About a week after Christmas, I logged into my bank account. And there it was, my check to BN had cleared. Seeing that ripped away the illusion that I was fine with not hearing back from him. I actually found myself angry and hurt that BN had time to deposit my check, but not enough time to say “thank you.” I was really wrestling with how to handle this. As strong as the bitter feelings of “see, the money IS the important part” and “I don’t really matter” and the classic favorite, “see, he WAS happy to get rid of me!” were, I actually was able to hang unto the fact that I knew none of those feelings reflected the truth. I contacted a few friends when I was wrestling with whether to contact BN and one pointed out that this was different from leaving your dentist. That it was, and still is, a significant relationship and that access to an attachment figure would probably always be a sensitive spot for me. Both friends normalized how I was feeling (one of them was quite satisfyingly annoyed with BN. 🙂 ) So I realized that no matter how stupid I felt, (what’s a disruption without shame?) I should call. When I decided to call him it was Saturday of New Year’s weekend, so I waited until Monday so as not to interrupt the holiday weekend (I hasten to add, it would have been ok to call right away, I just felt more comfortable waiting until he was in the office.)

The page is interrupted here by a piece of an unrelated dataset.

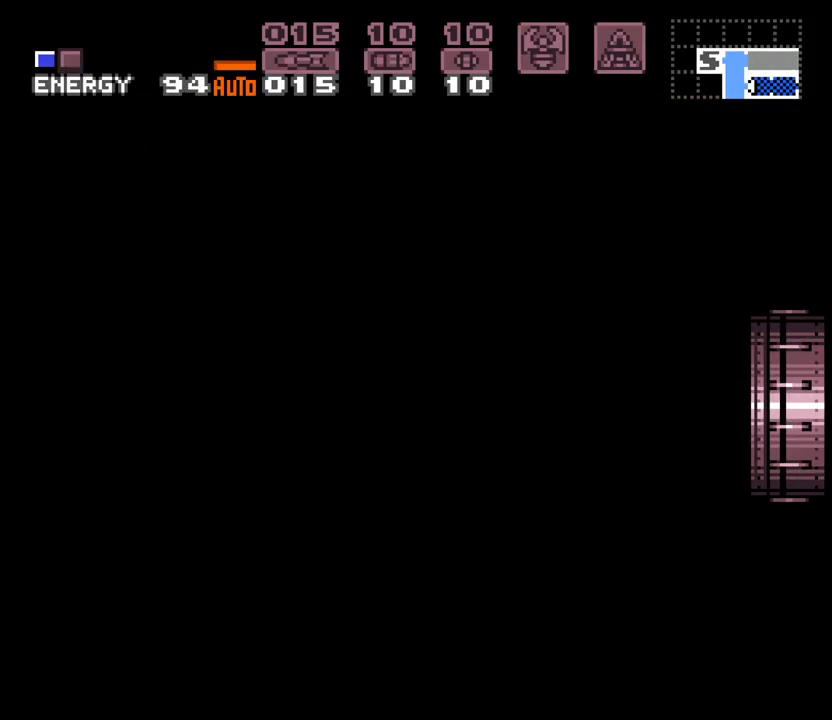
{"dt_ms": 500, "buttons": ["A", "DPAD_LEFT"], "events": []}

Monday morning I called his answering service and said I needed to speak to BN. He called back around 15 minutes later (he was between sessions). We said hello, then I told him that I was feeling ashamed of how I felt, but knew it was important to call. I explained about not hearing back, then seeing the canceled check. I also told him I knew that my feelings weren’t a good reflection of reality but told him that I was angry and hurt. But as I thought about what was bothering me, it connected on a deep level to an abusive dynamic with my father. My father would act affectionate to draw me in, but the second the abuse was over and his needs were fulfilled I was abandoned. So I told BN that seeing the cancelled check and not hearing back from him evoked a feeling that he had gotten what he needed and abandoned me. Bless that man, he audibly winced when I said it and he connected very powerfully with what feelings must be coming up for me.
He was very warm and caring. He told me that he was very glad that I called, that he knew this was a difficult call to make. And he recognized that while I understood what the truth was, that we had discussed this in the past that when these deep feelings got triggered it was really important to check in and be reassured. He also said it was very gracious of me to send the gift, then fumbled a bit trying to remember what I gave him. The call helped immensely.

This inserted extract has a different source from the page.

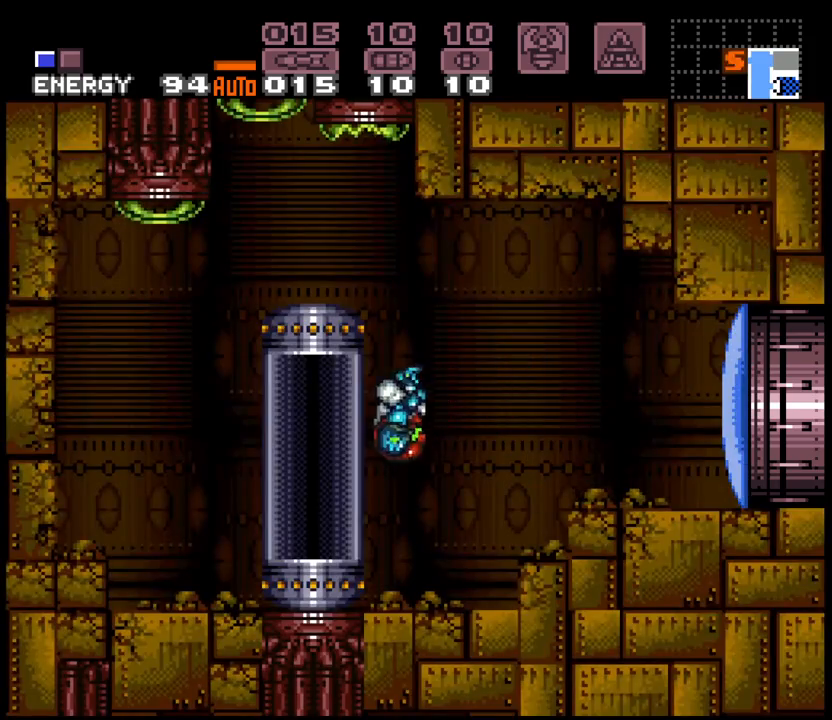
{"dt_ms": 500, "buttons": ["A"], "events": [[67, "DPAD_RIGHT", "down"], [117, "X", "down"], [133, "DPAD_RIGHT", "up"], [183, "X", "up"], [333, "A", "down"]]}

When I got off the phone I felt a little sad that I thought I had found the perfect gift, but BN struggled to even remember what it was. But then I realized that he remembers the truly important things. When I told him how I felt, his visceral reaction of what it must have called up in me, meant the world. He carries my experience with him and deeply understands why I would feel the way I do. I think I can overlook a little absent-mindedness over a gift. While I am not as important to BN as he is to me, I am important enough that he is still there, still recognizing who he is to me, and still available when I need to check in.